Wednesday, July 20, 2005

Women in the Iraqi Constitution

The latest draft of a new constitution for Iraq has some bits which are worrisome for women's rights:

The draft chapter, circulated discreetly in recent days, has ignited outrage among women's groups, which held a protest on Tuesday morning in downtown Baghdad at the square where a statue of Saddam Hussein was pulled down by American marines in April 2003.

One of the critical passages is in Article 14 of the chapter, a sweeping measure that would require court cases dealing with matters like marriage, divorce and inheritance to be judged according to the law practiced by the family's sect or religion.

Under that measure, Shiite women in Iraq, no matter what their age, generally could not marry without their families' permission. Under some interpretations of Shariah, men could attain a divorce simply by stating their intention three times in their wives' presence.

Article 14 would replace a body of Iraqi law that has for decades been considered one of the most progressive in the Middle East in protecting the rights of women, giving them the freedom to choose a husband and requiring divorce cases to be decided by a judge.
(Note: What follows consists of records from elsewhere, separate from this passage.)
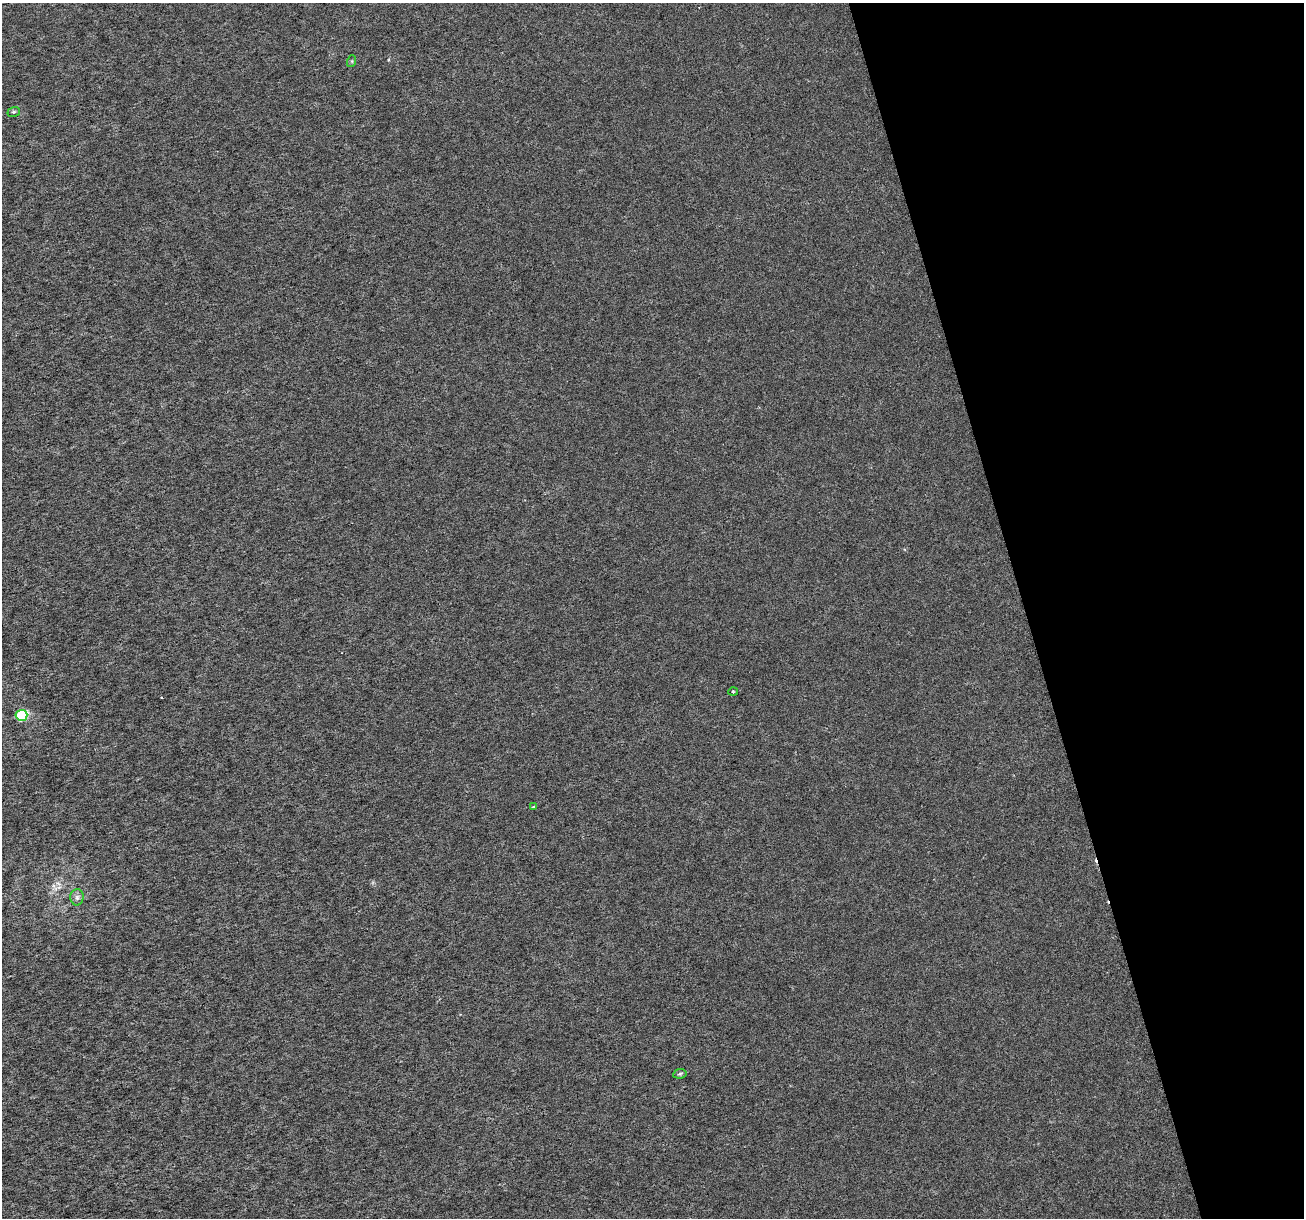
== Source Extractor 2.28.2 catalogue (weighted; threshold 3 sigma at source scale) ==
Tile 12 of 4 x 4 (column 4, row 3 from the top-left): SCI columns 3909-5210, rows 1316-2531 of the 5212 x 5013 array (HDU 1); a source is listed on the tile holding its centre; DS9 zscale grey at full resolution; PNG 1306 x 1220 px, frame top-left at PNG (2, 3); each listed source drawn as its Kron ellipse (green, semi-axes under 4 px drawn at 4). Shown black and unused: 21% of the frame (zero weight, under 3 of 6 exposures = <1% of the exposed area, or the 3 px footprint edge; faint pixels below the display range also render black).
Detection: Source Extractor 2.28.2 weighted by HDU 2 'WHT'; one run over the whole footprint, this tile lists its part. Background 3.49e-05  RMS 0.0018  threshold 0.00726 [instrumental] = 3 sigma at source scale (4.09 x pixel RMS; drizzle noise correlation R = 1.36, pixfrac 0.8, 0.0396/0.0396 arcsec/px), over >= 5 px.
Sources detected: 7; all 7 listed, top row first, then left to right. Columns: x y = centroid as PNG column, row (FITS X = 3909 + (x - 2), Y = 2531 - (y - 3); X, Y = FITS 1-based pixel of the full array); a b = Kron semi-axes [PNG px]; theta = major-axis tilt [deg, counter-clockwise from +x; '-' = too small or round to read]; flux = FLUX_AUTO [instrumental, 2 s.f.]
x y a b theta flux
352 61 6 4 72 0.19
14 112 6 5 - 0.26
733 692 5 3 - 0.16
21 715 6 5 - 12
533 807 3 3 - 0.21
77 897 8 6 89 0.52
680 1074 7 4 9 0.26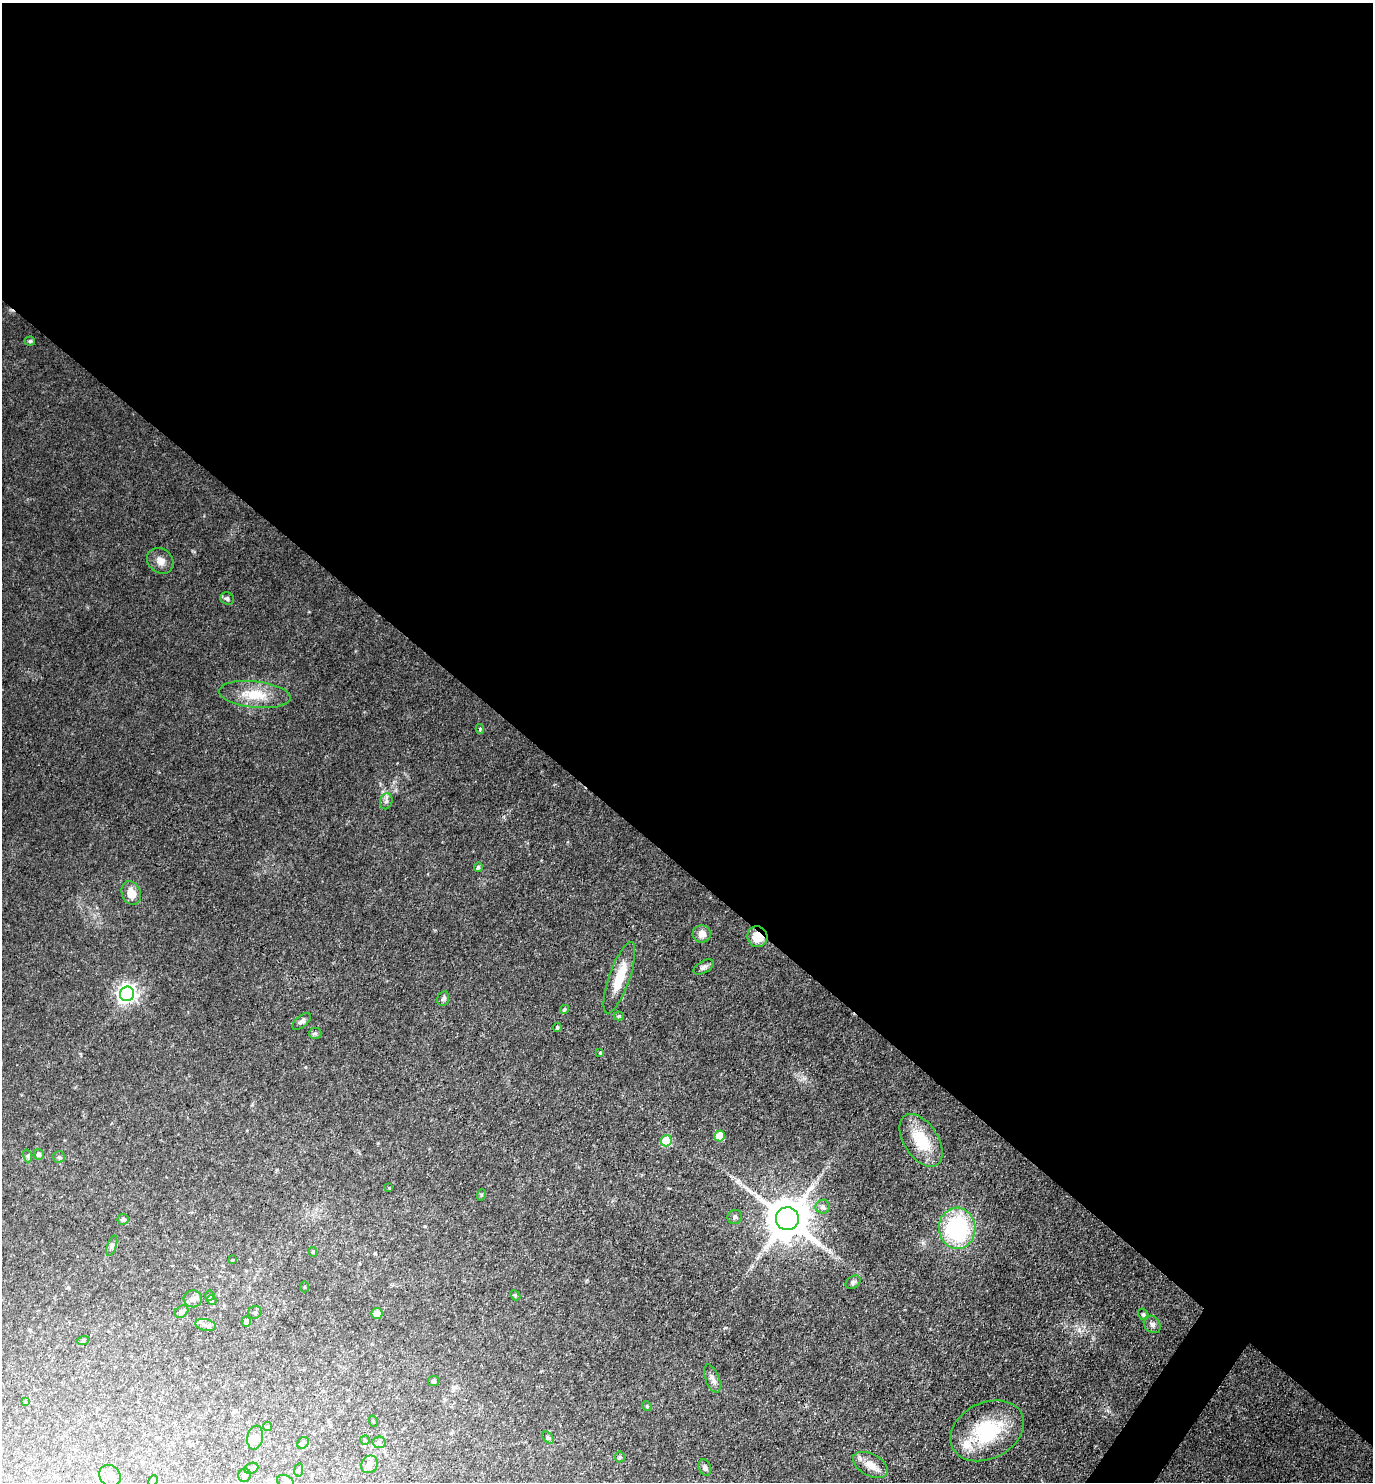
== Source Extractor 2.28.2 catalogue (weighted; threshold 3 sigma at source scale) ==
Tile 3 of 4 x 4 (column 3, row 1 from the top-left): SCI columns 2895-4265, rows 4444-5923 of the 5930 x 5925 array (HDU 1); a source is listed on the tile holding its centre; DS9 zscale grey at full resolution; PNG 1375 x 1484 px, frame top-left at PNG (2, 3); each listed source drawn as its Kron ellipse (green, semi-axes under 4 px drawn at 4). Shown black and unused: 59% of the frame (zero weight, under 3 of 4 exposures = <1% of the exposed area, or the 3 px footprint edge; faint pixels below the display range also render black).
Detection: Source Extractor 2.28.2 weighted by HDU 2 'WHT'; one run over the whole footprint, this tile lists its part. Background 0.0881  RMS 0.0073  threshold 0.033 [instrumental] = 3 sigma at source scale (4.5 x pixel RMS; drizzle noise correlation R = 1.50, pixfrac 1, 0.05/0.05 arcsec/px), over >= 5 px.
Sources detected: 75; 3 inside a brighter listed object's ellipse — not listed separately; the other 72 listed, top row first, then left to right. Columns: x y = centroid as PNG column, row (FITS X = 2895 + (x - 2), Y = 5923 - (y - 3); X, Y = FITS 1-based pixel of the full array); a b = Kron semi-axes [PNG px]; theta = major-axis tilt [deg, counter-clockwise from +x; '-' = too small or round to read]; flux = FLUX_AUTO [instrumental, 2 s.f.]
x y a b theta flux
30 341 5 4 - 1.2
160 561 14 12 -42 5.8
227 599 7 6 - 2
255 694 36 13 -6 22
480 729 5 4 - 1
386 801 8 6 77 2.2
478 867 5 4 - 1.4
131 893 12 9 -68 9.4
702 934 9 8 - 5.7
757 937 10 10 - 11
704 967 11 6 30 2.7
619 978 38 10 71 19
127 994 7 7 - 370
443 999 7 5 73 1.6
565 1009 5 4 - 1.4
619 1016 5 4 - 1.1
302 1021 11 5 41 2.4
557 1027 4 4 - 1.2
315 1033 6 6 - 1.6
600 1053 4 3 - 0.74
719 1136 5 5 - 21
921 1140 29 17 -57 29
666 1141 5 5 - 33
39 1154 5 5 - 2.2
28 1156 7 4 -73 1.2
59 1157 6 6 - 1.4
389 1188 3 3 - 0.61
481 1195 6 3 72 0.87
823 1207 7 7 - 2.3
735 1217 7 7 - 2.2
123 1219 6 5 - 1.5
787 1219 11 11 - 2900
957 1228 21 18 -87 82
112 1246 10 4 72 1.8
313 1252 5 4 - 1.2
232 1260 3 2 - 0.59
853 1282 8 5 38 1.9
305 1287 5 3 - 0.78
515 1295 6 4 -47 0.92
210 1296 5 5 - 1.6
193 1299 9 8 - 3.4
212 1300 5 4 - 0.99
182 1311 7 5 40 2.9
255 1312 7 6 - 1.8
377 1314 5 5 - 6.5
1143 1314 6 5 - 1.2
246 1322 5 4 - 2.8
1152 1324 9 7 -48 2.7
206 1325 10 6 -15 2.8
83 1341 6 3 19 0.79
712 1379 15 7 -69 3.4
434 1381 6 5 - 1.2
25 1402 4 3 - 0.76
647 1406 5 4 - 0.96
373 1421 6 3 -72 0.69
268 1427 4 4 - 0.94
987 1431 39 28 26 48
255 1438 12 7 79 6.6
548 1438 7 4 -47 1.3
365 1440 5 5 - 0.89
379 1442 6 6 - 1.7
303 1443 6 5 - 1.3
620 1457 5 5 - 1.1
369 1464 9 8 - 4.5
870 1465 19 11 -28 8.6
251 1468 7 5 22 1.7
705 1468 8 6 -69 2.2
299 1470 7 3 82 0.82
245 1475 7 6 - 3.7
110 1476 11 10 - 4.4
153 1481 5 4 - 0.92
285 1482 9 6 -28 2.6
Overlapping masked pixels (flux is a lower limit): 1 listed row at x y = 757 937
Isophote crosses this tile's border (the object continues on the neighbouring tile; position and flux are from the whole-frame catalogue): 1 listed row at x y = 285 1482
Unlisted compact peaks at least as high as the median listed source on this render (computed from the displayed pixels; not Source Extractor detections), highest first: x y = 923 1243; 725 1328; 194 552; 737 1181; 305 1067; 383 792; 587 1280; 1079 1329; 805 1078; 435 930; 425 1226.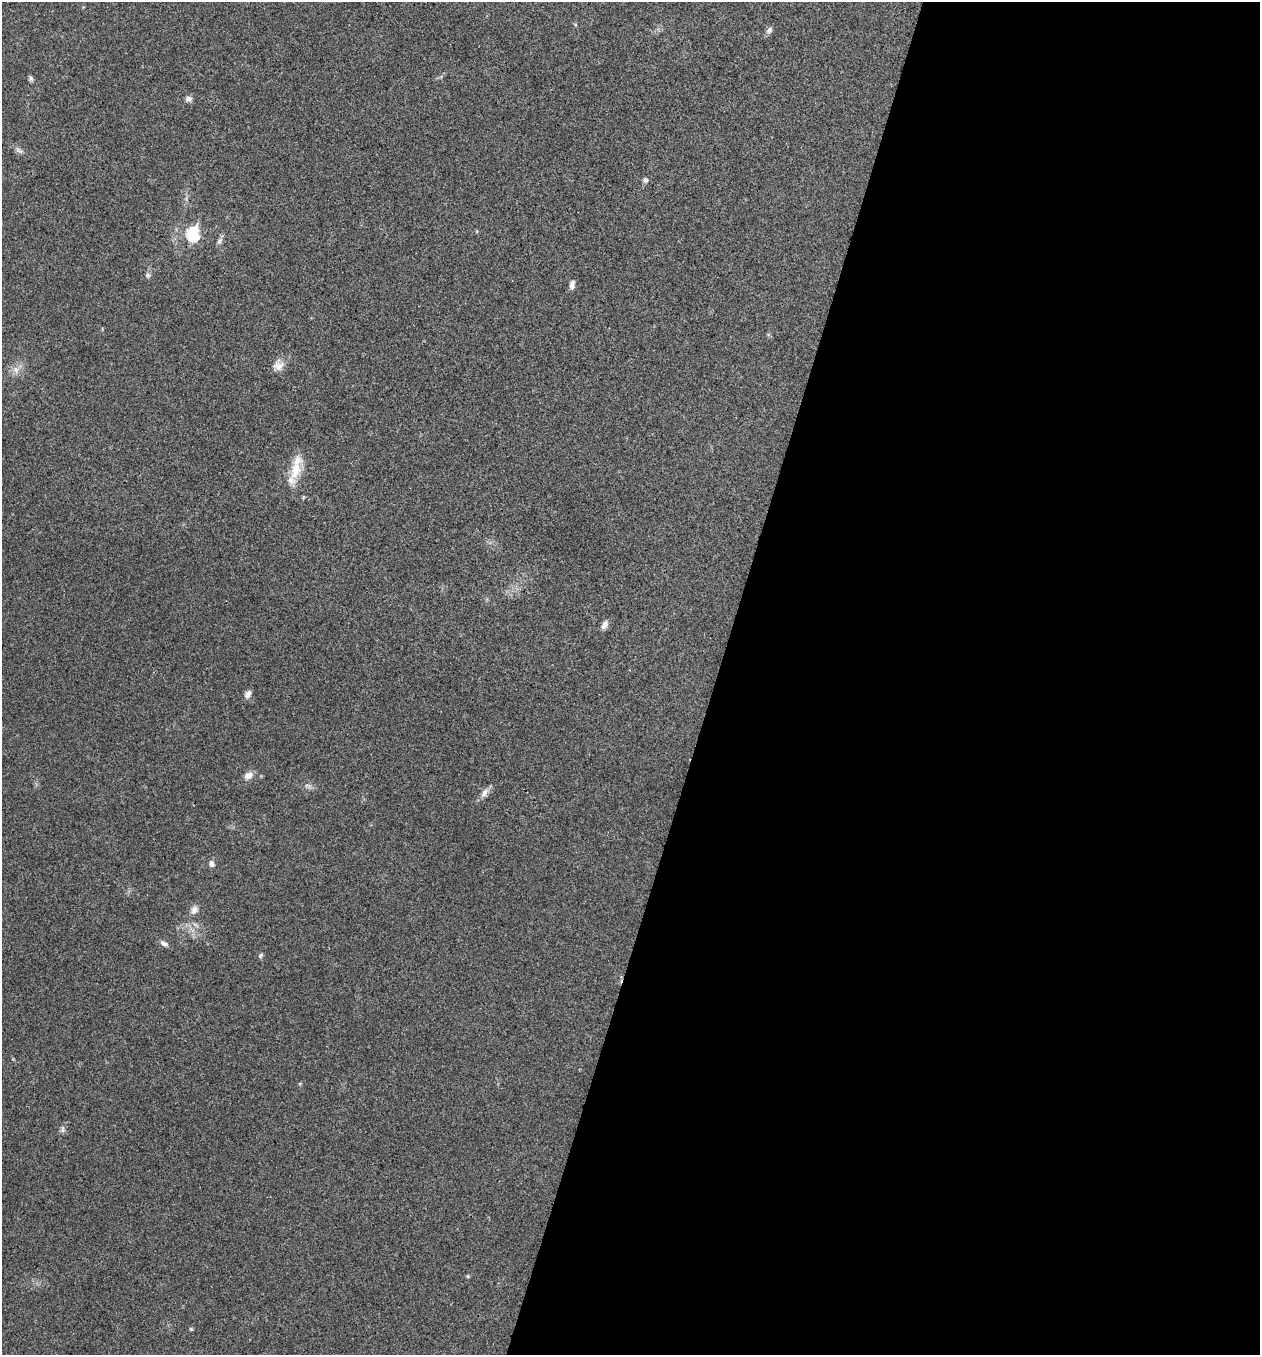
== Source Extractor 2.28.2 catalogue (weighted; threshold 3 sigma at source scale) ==
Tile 12 of 4 x 4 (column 4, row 3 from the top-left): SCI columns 3909-5166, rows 1359-2711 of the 5433 x 5419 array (HDU 1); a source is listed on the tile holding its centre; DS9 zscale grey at full resolution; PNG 1262 x 1357 px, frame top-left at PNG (2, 2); no overlay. Shown black and unused: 43% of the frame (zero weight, under 3 of 4 exposures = <1% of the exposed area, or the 3 px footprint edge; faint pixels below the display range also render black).
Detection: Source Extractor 2.28.2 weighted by HDU 2 'WHT'; one run over the whole footprint, this tile lists its part. Background 0.0239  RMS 0.0041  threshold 0.0183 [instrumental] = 3 sigma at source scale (4.5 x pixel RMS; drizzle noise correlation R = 1.50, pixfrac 1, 0.05/0.05 arcsec/px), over >= 5 px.
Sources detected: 23; all 23 listed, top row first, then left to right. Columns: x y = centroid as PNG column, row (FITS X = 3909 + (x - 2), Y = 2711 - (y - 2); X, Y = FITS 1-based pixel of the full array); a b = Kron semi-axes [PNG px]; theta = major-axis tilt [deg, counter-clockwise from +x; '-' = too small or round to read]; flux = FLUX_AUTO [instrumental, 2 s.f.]
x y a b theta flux
769 30 9 7 61 1.3
31 79 7 5 -74 0.86
189 99 8 6 4 1.5
19 151 11 3 -11 0.87
645 180 6 6 - 1
193 234 7 6 - 40
219 241 9 6 67 1.3
148 275 7 6 - 0.98
572 285 10 6 80 1.6
278 366 16 11 10 3.3
16 369 8 6 -71 1.8
295 470 27 14 78 9
604 625 11 6 64 2
248 694 9 7 57 1.9
248 775 10 8 24 2.7
484 793 15 7 59 2.2
211 864 7 6 - 1.6
194 910 10 9 - 2.1
164 943 12 6 -25 1.4
261 955 7 5 59 0.69
63 1129 11 4 85 0.96
468 1276 5 4 - 0.46
191 1329 5 4 - 0.47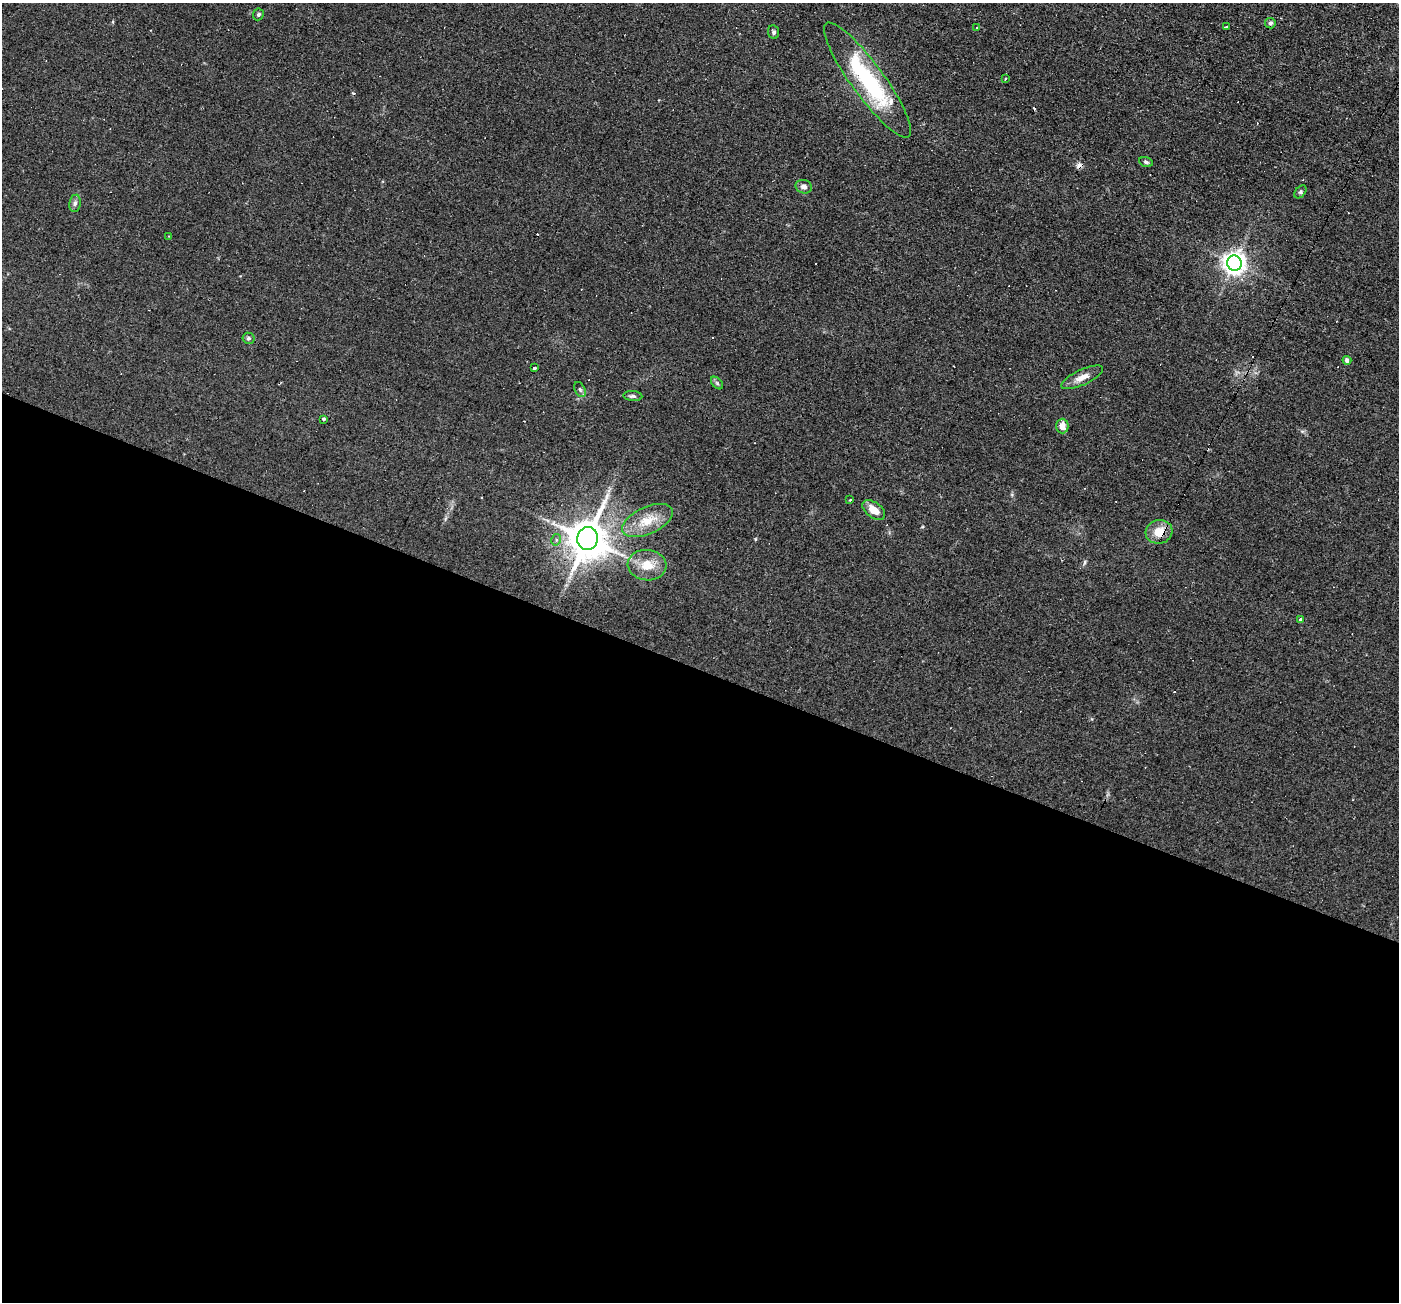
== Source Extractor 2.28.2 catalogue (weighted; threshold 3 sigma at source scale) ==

It's important to know that a Muslim cannot stop being one, as far as I understand. Thus, the rights a woman has would be completely based on the sect she happens to be born into.

Worryingly, the new draft also suggests to get rid of the one fourth quota for women in the parliament:

Ms. Arayess, the Shiite drafter, said some of the writers were considering keeping the quota for the next two terms of the parliament before allowing it to lapse. After that, she said, women should be able to stand on their own.

Right. And pigs do fly.

Nobody really cares about women's rights in Iraq, certainly not within the U.S. government. Bush wouldn't have attacked the country if he had cared about the rights of women. Iraq used to have one of the most egalitarian legal systems for women, and look what we have wrought! Oh, I forgot, no more rape rooms. Though, they don't matter much as many women don't dare to go out in any case, fearing kidnapping and rape.